Она позвонила, но дверь открыла недовольная соседка.

— Здравствуйте, — сказала Настя, но женщина смотрела на неё озлобленно.
— Дим, — сказала она, — пришла твоя.

Настя переступила порог, чувствуя себя виноватой. Ни слова не говоря, она сразу улеглась спать.

Дядя Дима подошёл к ней и сказал:

— Давай не будем ссориться. Давай ты будешь хорошей со мной, а я буду очень хорошим с тобой.
— То есть? — девушка посмотрела на пластырь, приклеенный к его виску.
— Ну, ты же меня понимаешь.

Настя вскочила с кровати, закинула в рюкзак вещи, вышла из дома и навсегда исчезла из квартиры «любимого» дяди. Уехала молча в направлении Москвы, оставив школьный аттестат в университете, плюнув себе под ноги и в голос разрыдавшись на перроне.

***

После телефонного звонка дочери Тоня позвонила своей сестре.

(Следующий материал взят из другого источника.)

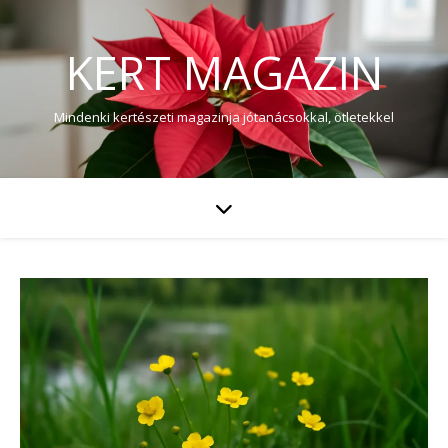
KERT MAGAZIN
Mindenki kertészeti magazinja jótanácsokkal, ötletekkel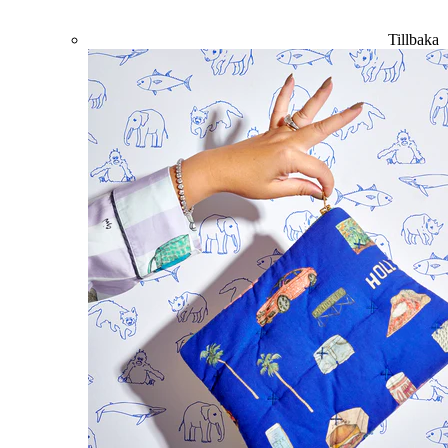
Tillbaka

Захлёбываясь слезами и соплями, она неразборчиво что-то говорила, и Алёна уже хотела бросить трубку, как услышала сквозь бормотания:

— Дядь Дима лапал её.
— Кого?
— Настьку.
— Вот сволочь. И её тоже, значит.
— Что значит «тоже», Алён? И тебя?
— И меня.
— Господи, Алён. Алёна! Он же педофил! Я ведь… он же меня…

Женщины замолчали.

— Вот урод, — сказала сестра и посмотрела на телефонную трубку, в которой раздавались гудки.

Тоня зашла в комнату к дяде. Он лежал на своём старом диване, сложив на груди руки как мертвец. Несколько минут пьяная женщина боролась с желанием взять в руки подушку и придушить его, пока он спит. Она встала рядом с ним и громко произнесла:

— Ну и сволочь же ты.

Он открыл глаза:

— Что?
— Сволочь, сволочь, сволочь!

Дима закрыл глаза:

— Я надеюсь, вы простите меня, когда я умру.

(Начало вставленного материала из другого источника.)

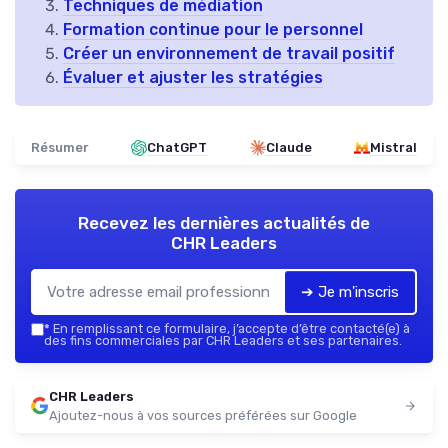
Techniques de médiation
Formation continue pour le personnel
Créer un environnement de travail positif
Évaluer et ajuster les stratégies
Résumer
ChatGPT
Claude
Mistral
Recevez les dernières actualités de
CHR Leaders
➔ Je m'inscris
*
En remplissant ce formulaire, j’accepte d’être contacté(e) à
des fins commerciales par CHR Leaders et ses partenaires.
CHR Leaders
Ajoutez-nous à vos sources préférées sur Google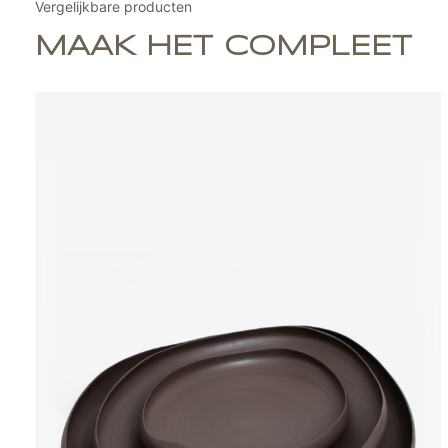
Vergelijkbare producten
MAAK HET COMPLEET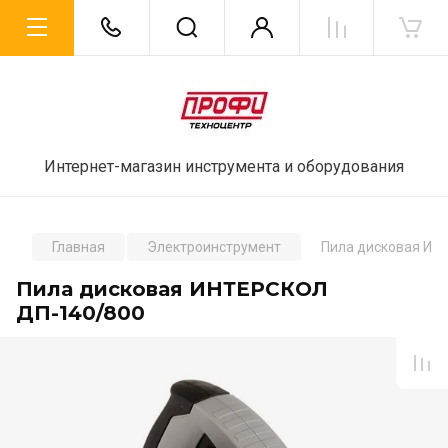
Интернет-магазин инструмента и оборудования
Главная
Электроинструмент
Пила дисковая ИН
Пила дисковая ИНТЕРСКОЛ
ДП-140/800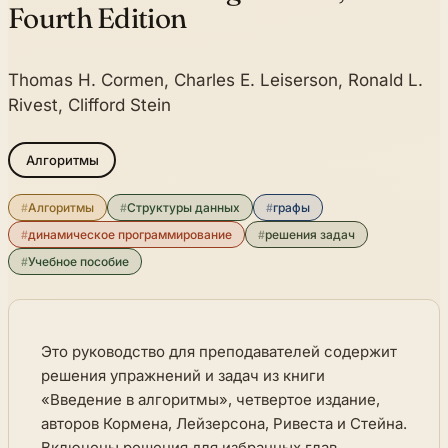
Fourth Edition
Thomas H. Cormen, Charles E. Leiserson, Ronald L.
Rivest, Clifford Stein
Алгоритмы
#
Алгоритмы
#
Структуры данных
#
графы
#
динамическое программирование
#
решения задач
#
Учебное пособие
Это руководство для преподавателей содержит
решения упражнений и задач из книги
«Введение в алгоритмы», четвертое издание,
авторов Кормена, Лейзерсона, Ривеста и Стейна.
Включены решения для избранных глав,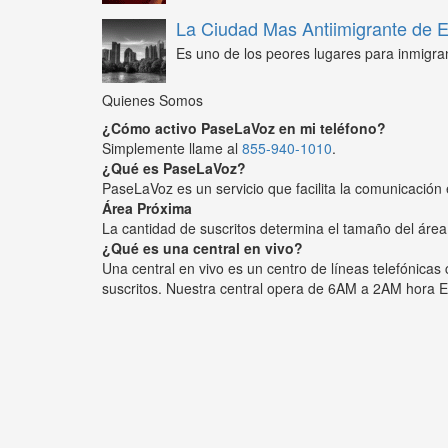
La Ciudad Mas Antiimigrante de
Es uno de los peores lugares para inmigra
Quienes Somos
¿Cómo activo PaseLaVoz en mi teléfono?
Simplemente llame al
855-940-1010
.
¿Qué es PaseLaVoz?
PaseLaVoz es un servicio que facilita la comunicación 
Área Próxima
La cantidad de suscritos determina el tamaño del área
¿Qué es una central en vivo?
Una central en vivo es un centro de líneas telefónica
suscritos. Nuestra central opera de 6AM a 2AM hora E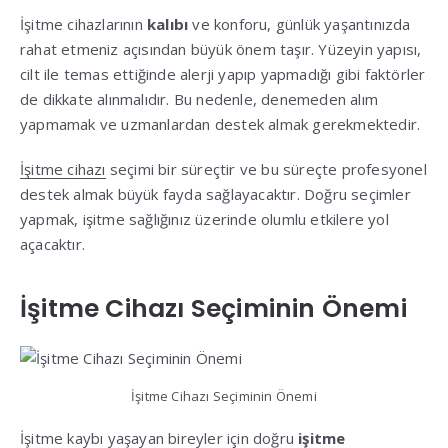
İşitme cihazlarının
kalıbı
ve konforu, günlük yaşantınızda
rahat etmeniz açısından büyük önem taşır. Yüzeyin yapısı,
cilt ile temas ettiğinde alerji yapıp yapmadığı gibi faktörler
de dikkate alınmalıdır. Bu nedenle, denemeden alım
yapmamak ve uzmanlardan destek almak gerekmektedir.
İşitme cihazı
seçimi bir süreçtir ve bu süreçte profesyonel
destek almak büyük fayda sağlayacaktır. Doğru seçimler
yapmak, işitme sağlığınız üzerinde olumlu etkilere yol
açacaktır.
İşitme Cihazı Seçiminin Önemi
İşitme Cihazı Seçiminin Önemi
İşitme kaybı yaşayan bireyler için doğru
işitme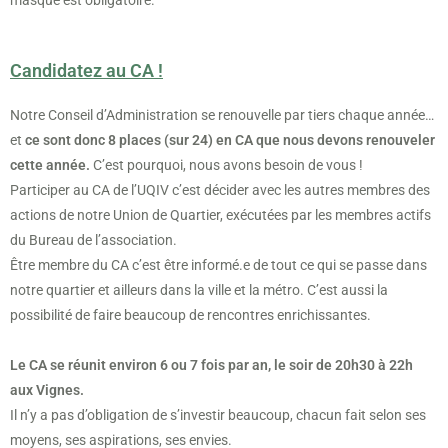
masque est obligatoire.
Candidatez au CA !
Notre Conseil d’Administration se renouvelle par tiers chaque année…
et
ce sont donc 8 places (sur 24) en CA que nous devons renouveler
cette année.
C’est pourquoi, nous avons besoin de vous !
Participer au CA de l’UQIV c’est décider avec les autres membres des
actions de notre Union de Quartier, exécutées par les membres actifs
du Bureau de l’association.
Être membre du CA c’est être informé.e de tout ce qui se passe dans
notre quartier et ailleurs dans la ville et la métro. C’est aussi la
possibilité de faire beaucoup de rencontres enrichissantes.
Le CA se réunit environ 6 ou 7 fois par an, le soir de 20h30 à 22h
aux Vignes.
Il n’y a pas d’obligation de s’investir beaucoup, chacun fait selon ses
moyens, ses aspirations, ses envies.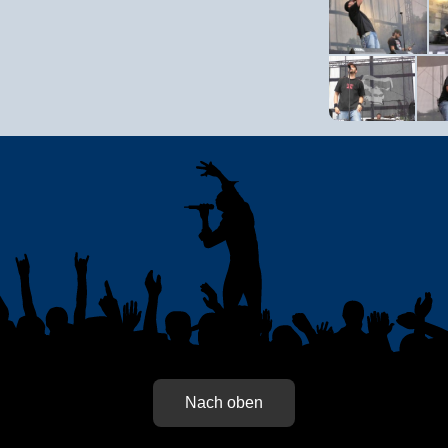
Nach oben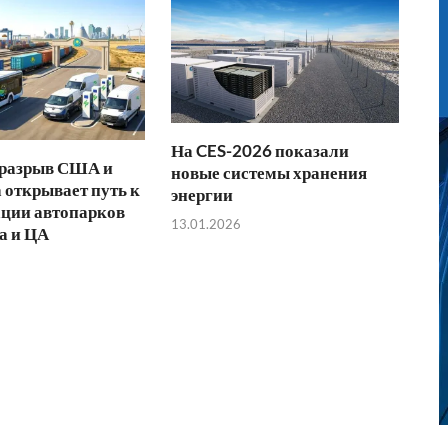
На CES-2026 показали
 разрыв США и
новые системы хранения
 открывает путь к
энергии
ции автопарков
13.01.2026
а и ЦА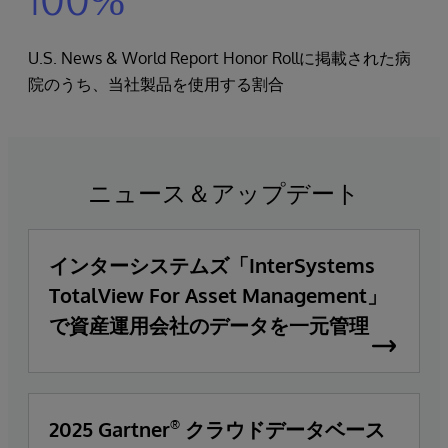
U.S. News & World Report Honor Rollに掲載された病
院のうち、当社製品を使用する割合
ニュース＆アップデート
インターシステムズ「InterSystems
TotalView For Asset Management」
で資産運用会社のデータを一元管理
2025 Gartner
クラウドデータベース
®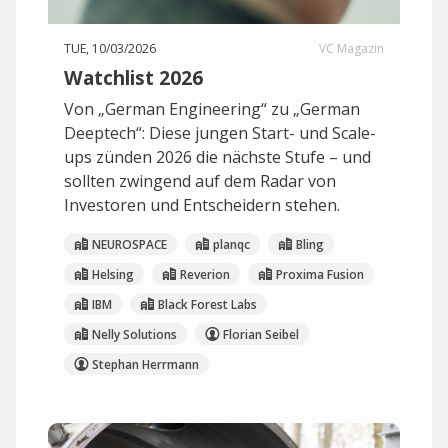
TUE, 10/03/2026
VC Magazin
Watchlist 2026
Von „German Engineering“ zu „German
Deeptech“: Diese jungen Start- und Scale-
ups zünden 2026 die nächste Stufe – und
sollten zwingend auf dem Radar von
Investoren und Entscheidern stehen.
NEUROSPACE
planqc
Bling
Helsing
Reverion
Proxima Fusion
IBM
Black Forest Labs
Nelly Solutions
Florian Seibel
Stephan Herrmann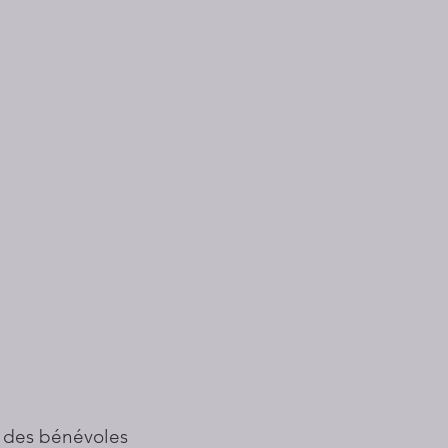
 des bénévoles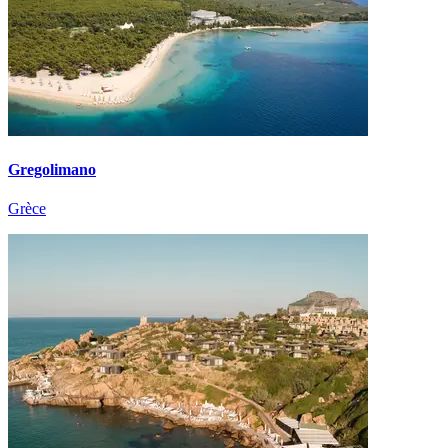
Gregolimano
Grèce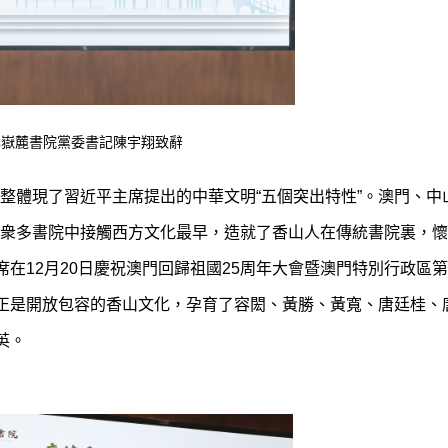
學嶽麓書院黨委書記陳宇翔致辭
整體現了習近平主席提出的中華文明“五個突出特性”。澳門、中
衆多書院中接觸西方文化最早，造就了香山人在傳統書院裏，懷
席在12月20日慶祝澳門回歸祖國25周年大會暨澳門特別行政區
。正是開放包容的香山文化，孕育了容閎、黃勝、黃寬、唐廷桂、
英。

Тоня засмеялась, вытащила чемодан и отправилась к шкафу.

— Ты куда?
— Я домой.
— Домой? Что? Что?! А как же я? Я не хочу умирать, Тоня! Я не хочу умереть один!
— Ты же понимаешь, что я сюда приехала не ради тебя.
— Квартира, да, конечно! А как же квартира? Я перепишу её на тебя завтра же утром, только останься. У меня большая пенсия, а у тебя ничего нет за душой — покупай себе всё, что хочешь.

Несколько месяцев назад Тоня приехала сюда, думая, что за свою боль сможет получить хотя бы материальное вознаграждение, но вместо этого каждый день боролась с желанием перерезать себе вены в ржавой ванной этой громадной десятикомнатной коммуналки. Она вышла из комнаты и, вытащив бутылку водки, захлопнула дверцу холодильника. Стоящие наверху блестящие рюмки и ложки ударились друг об друга и громко звякнули.

Тоня вышла из квартиры и, как и все предыдущие маленькие девочки, побывавшие в гостях у заботливого родственника, просто молча вернулась домой.